She shrugged her shoulders and smiled warmly as she said, “Oh, I’m a teacher and we just covered the history of Megakat City’s more colorful past just a couple of weeks ago, so it was still fresh in my mind.”
“Feels funny to be in a history lesson,” Chance said, amused. “Well, we’ve got to be going. You all have a nice Christmas.”
“Thank you for coming to my aid and may your family and Jake’s have a nice one two,” Feral said rather drowsily.
Desiree saw Chance and his grandson to the door. “Thank you so much for making sure he got home safely.
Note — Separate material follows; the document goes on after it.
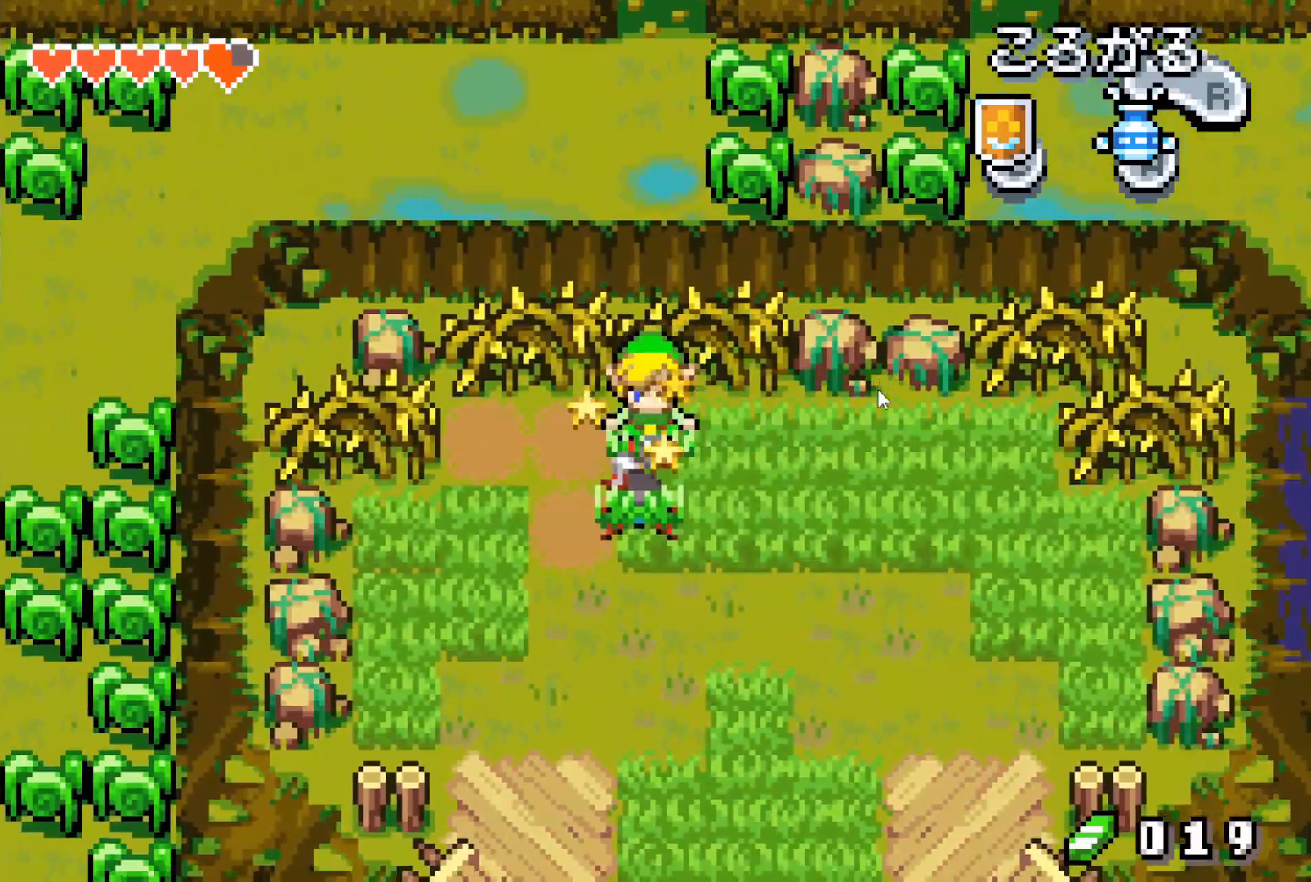
{"buttons": ["DPAD_UP", "DPAD_LEFT"], "events": [[67, "A", "down"], [183, "DPAD_UP", "down"], [217, "A", "up"]]}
It’s too bad about his vehicle though. He really loved that car and now without it…” She sighed and looked back at the old tom who was now asleep in his chair, “…I’m afraid he will never go out anymore. He hates those new cars with a passion. Anyway, thanks again and have a wonderful Christmas.”
“You’re welcome and a Happy Christmas to your family, too,” Chance said politely, then went back to his truck and drove home.
On Christmas Day, Feral’s family were enjoying a quiet morning after all the excitement of opening presents. The kittens were playing with their new toys and Feral was relaxing in his chair, watching a football game, when the doorbell rang.
Desiree hurried to answer it. She was stunned to see a familiar face when she opened the door.
“Hi, Merry Christmas. I’ve only got a moment, but I wanted to leave something for Feral,” Chance Furlong said, smiling warmly and pointing toward the driveway. Parked there, looking nearly new, was Feral’s hummer.
“Jake and I hated to think of Feral losing his freedom and we do like to tinker, so we found a way to make his hummer work with a combination of old and new. It runs similar enough to the way it used to so he doesn’t have to learn anything new to drive it,” he said with shy pride.
Desiree stared opened mouthed for several seconds before she could find her voice. “Oh, that’s so sweet of you. Please let me pay you…”
Chance held up his paw and shook his head. “No way! Jake and I are independently wealthy and don’t need the money. Besides, it was fun to do. Enjoy your holiday!” he said with finality, turning and heading for his truck parked on the street. Another male was in the driver’s seat and she realized it was his partner, the one formerly known as Razor. She waved good bye then closed the door.
“Who was at the door?” Feral asked, curiously.
She told him and all he could do was gape. “It was such a wonderful thing for them to do, Granduncle. Happy Christmas,” she said, hugging him warmly.
Feral had to swallow hard as a well of emotion nearly swamped him. He had to agree, it was a wonderful thing they had done and he intended to thank them when he got the chance. Their simple act of kindness had been the single most important Christmas gift he’d gotten this year.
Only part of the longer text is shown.